The following is their Mission Statement.
"The mission of Florida Polytechnic University is to prepare 21st century learners in advanced fields of science, technology, engineering and mathematics (STEM) to become innovative problem-solvers and high-tech professionals through interdisciplinary teaching, leading-edge research and collaborative local, regional and global partnerships."
One of the things they are working on is robots in space. The dream is to be known worldwide as a “University of Innovation”.
We finally arrived at Lazydays RV in Seffner – a suburb of Tampa. Lazydays was founded in 1976, and is the world’s largest RV dealership. It sits on 126 acres and has more than 2,500 new and used RVs. Both the Tampa and Tucson locations were featured on the reality TV show Big Time RV on the Travel Channel. We don’t watch the show at all because it doesn’t truly represent 95%-99% of RVers. We watched it twice and the show only seems to deal with buyers with unlimited funds – not everyday people.
Maddy was happy to see the sliders go out. She knows that means we have stopped for the night. We cooked up some leftovers for lunch and just took it easy for the rest of the day.
Total miles for the day: 117.0.
Total miles for the trip: 168.8.
Friday, December 9, 2016
We woke up to the pitter-patter of rain on the roof, but it soon stopped. The reason we are here is because there is a ham festival in Plant City. The Tampa Bay Hamfest is the largest Amateur Radio trade show on Florida's west coast. Al left in the morning and didn’t return until about 3:30.
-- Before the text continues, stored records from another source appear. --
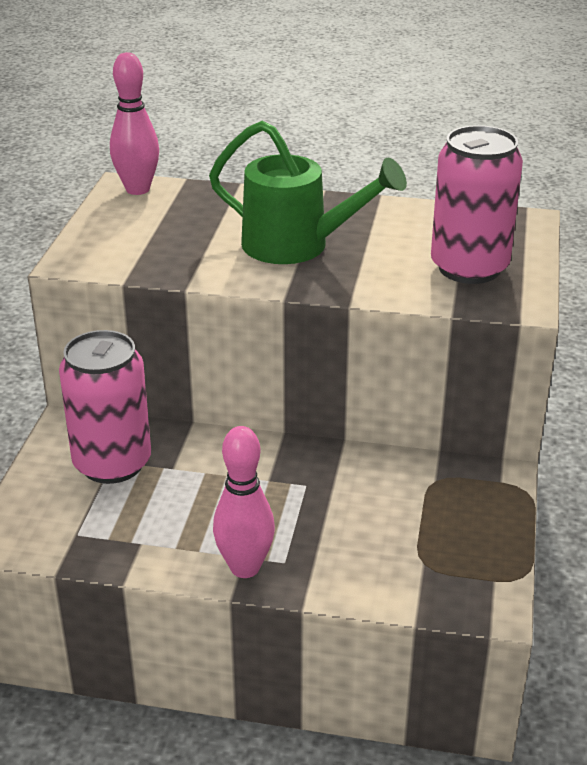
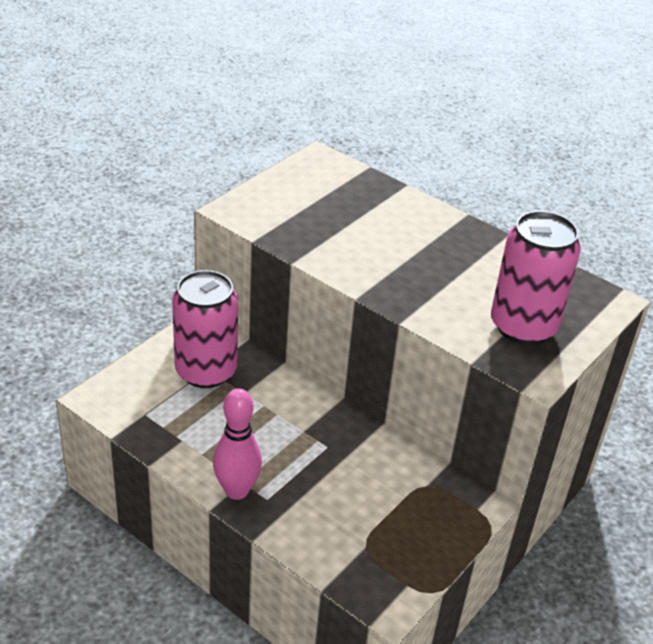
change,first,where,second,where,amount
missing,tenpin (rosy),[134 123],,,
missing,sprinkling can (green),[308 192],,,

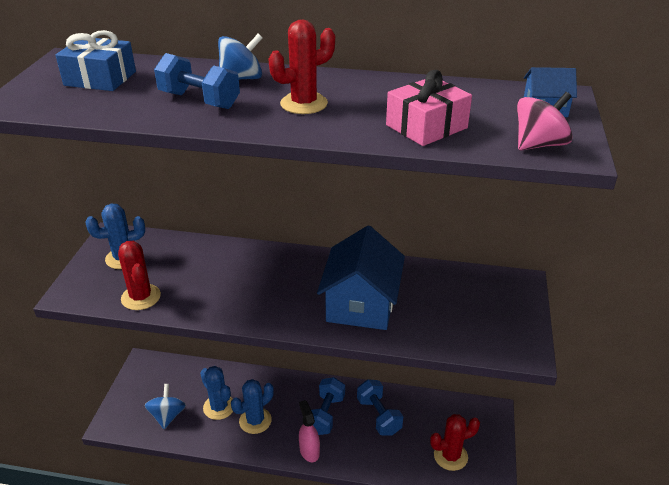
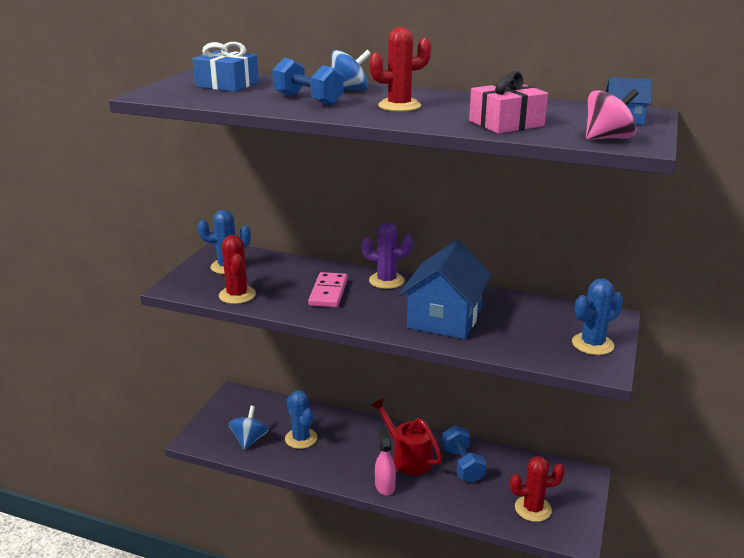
change,first,where,second,where,amount
exchanged,hand weight (royal blue),[328 406],sprinkling can (scarlet),[406 436],
relocated,cactus (royal blue),[252 406],,[597 316],
appeared,,,cactus (violet),[387 255],
appeared,,,domino piece (rosy),[328 289],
My day was quiet and peaceful. I seldom get days like this at home. I wrote on this blog and did some reading with my kitty snuggled up next to me.
When we first moved to Florida we bought the St. Petersburg Times from a box. We did not have it delivered because of our frequent travels. Then the newspaper changed its name to the Tampa Bay Times. Then it stopped delivering to boxes in Ocala. However, it is delivered free of charge every day to every site in Lazydays. Today, it is half the size it used to be and doesn’t have much of interest other than the comics and crossword puzzle. About the only thing I read that was interesting was about the man who created Jelly Belly candies. (He now has a candy shop in Clearwater.)
The temperature this morning was in the 40s but our electric heater worked just fine. A few hours later I was able to turn it off because I opened the windshield shade and the sun streaming in filled the Roo with plenty of heat. Even though the outside temperature never passed 60°, the Roo was warm the rest of the day. In fact, it was so warm that when Al came home we opened the door – much to Maddy’s pleasure.